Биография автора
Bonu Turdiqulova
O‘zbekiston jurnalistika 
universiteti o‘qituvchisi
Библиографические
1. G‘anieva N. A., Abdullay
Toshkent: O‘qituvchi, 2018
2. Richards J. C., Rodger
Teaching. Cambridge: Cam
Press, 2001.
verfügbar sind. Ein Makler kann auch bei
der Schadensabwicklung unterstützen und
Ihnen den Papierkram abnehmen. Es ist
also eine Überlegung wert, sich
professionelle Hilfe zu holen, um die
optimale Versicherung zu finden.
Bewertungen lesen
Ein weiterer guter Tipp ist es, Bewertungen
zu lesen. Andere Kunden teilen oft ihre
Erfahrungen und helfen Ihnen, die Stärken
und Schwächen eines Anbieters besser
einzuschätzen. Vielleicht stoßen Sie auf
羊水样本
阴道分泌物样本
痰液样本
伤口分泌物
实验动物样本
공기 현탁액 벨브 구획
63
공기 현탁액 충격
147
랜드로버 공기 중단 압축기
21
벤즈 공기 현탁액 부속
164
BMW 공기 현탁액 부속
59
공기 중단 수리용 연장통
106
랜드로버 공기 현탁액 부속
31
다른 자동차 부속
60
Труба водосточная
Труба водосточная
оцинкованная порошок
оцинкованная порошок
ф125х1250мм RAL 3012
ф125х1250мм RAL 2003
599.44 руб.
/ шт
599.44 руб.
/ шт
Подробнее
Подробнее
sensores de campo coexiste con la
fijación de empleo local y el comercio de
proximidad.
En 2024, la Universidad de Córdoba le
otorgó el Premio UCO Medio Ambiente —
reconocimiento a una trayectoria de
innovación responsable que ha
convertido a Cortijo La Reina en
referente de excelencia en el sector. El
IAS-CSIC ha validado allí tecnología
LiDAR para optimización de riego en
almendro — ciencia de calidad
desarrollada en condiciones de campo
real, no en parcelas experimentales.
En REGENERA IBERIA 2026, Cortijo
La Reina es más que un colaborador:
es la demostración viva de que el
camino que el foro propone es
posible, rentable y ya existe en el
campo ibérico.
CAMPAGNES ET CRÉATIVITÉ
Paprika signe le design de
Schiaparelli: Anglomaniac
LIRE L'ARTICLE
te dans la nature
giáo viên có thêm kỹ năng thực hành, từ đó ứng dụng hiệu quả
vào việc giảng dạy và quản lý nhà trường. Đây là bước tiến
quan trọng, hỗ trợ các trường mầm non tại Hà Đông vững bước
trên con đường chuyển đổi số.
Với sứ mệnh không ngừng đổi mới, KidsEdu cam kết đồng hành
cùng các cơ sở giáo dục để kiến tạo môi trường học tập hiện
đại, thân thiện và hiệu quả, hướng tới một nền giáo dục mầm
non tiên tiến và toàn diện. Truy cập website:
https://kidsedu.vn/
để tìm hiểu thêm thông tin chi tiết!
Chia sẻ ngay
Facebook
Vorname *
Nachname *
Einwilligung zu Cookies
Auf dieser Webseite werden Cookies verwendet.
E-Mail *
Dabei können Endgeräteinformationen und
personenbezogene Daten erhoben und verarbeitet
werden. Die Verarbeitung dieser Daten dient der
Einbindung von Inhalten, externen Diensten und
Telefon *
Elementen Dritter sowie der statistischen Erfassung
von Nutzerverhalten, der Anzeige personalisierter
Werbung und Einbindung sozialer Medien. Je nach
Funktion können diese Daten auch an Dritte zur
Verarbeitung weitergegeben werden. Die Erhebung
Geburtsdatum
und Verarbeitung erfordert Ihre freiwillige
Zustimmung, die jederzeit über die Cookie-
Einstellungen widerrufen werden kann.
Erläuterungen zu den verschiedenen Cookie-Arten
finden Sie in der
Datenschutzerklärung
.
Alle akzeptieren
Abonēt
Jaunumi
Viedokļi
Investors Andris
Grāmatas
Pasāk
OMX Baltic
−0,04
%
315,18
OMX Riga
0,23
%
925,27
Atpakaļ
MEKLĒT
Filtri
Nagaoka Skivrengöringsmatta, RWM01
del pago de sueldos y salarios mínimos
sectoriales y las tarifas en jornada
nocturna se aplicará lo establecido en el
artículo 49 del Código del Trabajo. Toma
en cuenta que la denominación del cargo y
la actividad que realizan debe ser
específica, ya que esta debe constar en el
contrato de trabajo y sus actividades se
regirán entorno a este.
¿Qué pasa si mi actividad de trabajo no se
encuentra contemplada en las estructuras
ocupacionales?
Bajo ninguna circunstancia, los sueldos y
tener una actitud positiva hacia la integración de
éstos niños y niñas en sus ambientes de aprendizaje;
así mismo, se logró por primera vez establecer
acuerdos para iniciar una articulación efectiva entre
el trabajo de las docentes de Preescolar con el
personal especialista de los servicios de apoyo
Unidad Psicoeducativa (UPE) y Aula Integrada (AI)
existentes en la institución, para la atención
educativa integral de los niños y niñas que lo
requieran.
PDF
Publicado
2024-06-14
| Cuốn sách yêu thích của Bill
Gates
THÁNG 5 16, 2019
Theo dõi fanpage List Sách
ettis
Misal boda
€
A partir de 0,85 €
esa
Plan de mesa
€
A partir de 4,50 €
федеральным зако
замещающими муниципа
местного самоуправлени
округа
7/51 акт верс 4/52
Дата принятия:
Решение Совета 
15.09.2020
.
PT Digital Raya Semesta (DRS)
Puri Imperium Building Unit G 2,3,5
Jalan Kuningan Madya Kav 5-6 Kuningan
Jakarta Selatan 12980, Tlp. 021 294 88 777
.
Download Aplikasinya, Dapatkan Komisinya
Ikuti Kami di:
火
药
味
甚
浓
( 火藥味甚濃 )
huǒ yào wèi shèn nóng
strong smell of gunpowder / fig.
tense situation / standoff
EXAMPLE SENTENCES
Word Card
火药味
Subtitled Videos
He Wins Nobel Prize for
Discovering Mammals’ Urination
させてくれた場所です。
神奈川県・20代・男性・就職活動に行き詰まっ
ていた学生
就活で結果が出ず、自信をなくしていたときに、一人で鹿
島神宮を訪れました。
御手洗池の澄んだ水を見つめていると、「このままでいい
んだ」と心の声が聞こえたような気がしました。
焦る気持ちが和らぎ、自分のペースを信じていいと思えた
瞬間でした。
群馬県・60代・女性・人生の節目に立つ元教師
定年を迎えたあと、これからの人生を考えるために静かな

= = = = =

Pick out each line in the listing above that contains the word "können", and copy every such line in full.

Dabei können Endgeräteinformationen und
Funktion können diese Daten auch an Dritte zur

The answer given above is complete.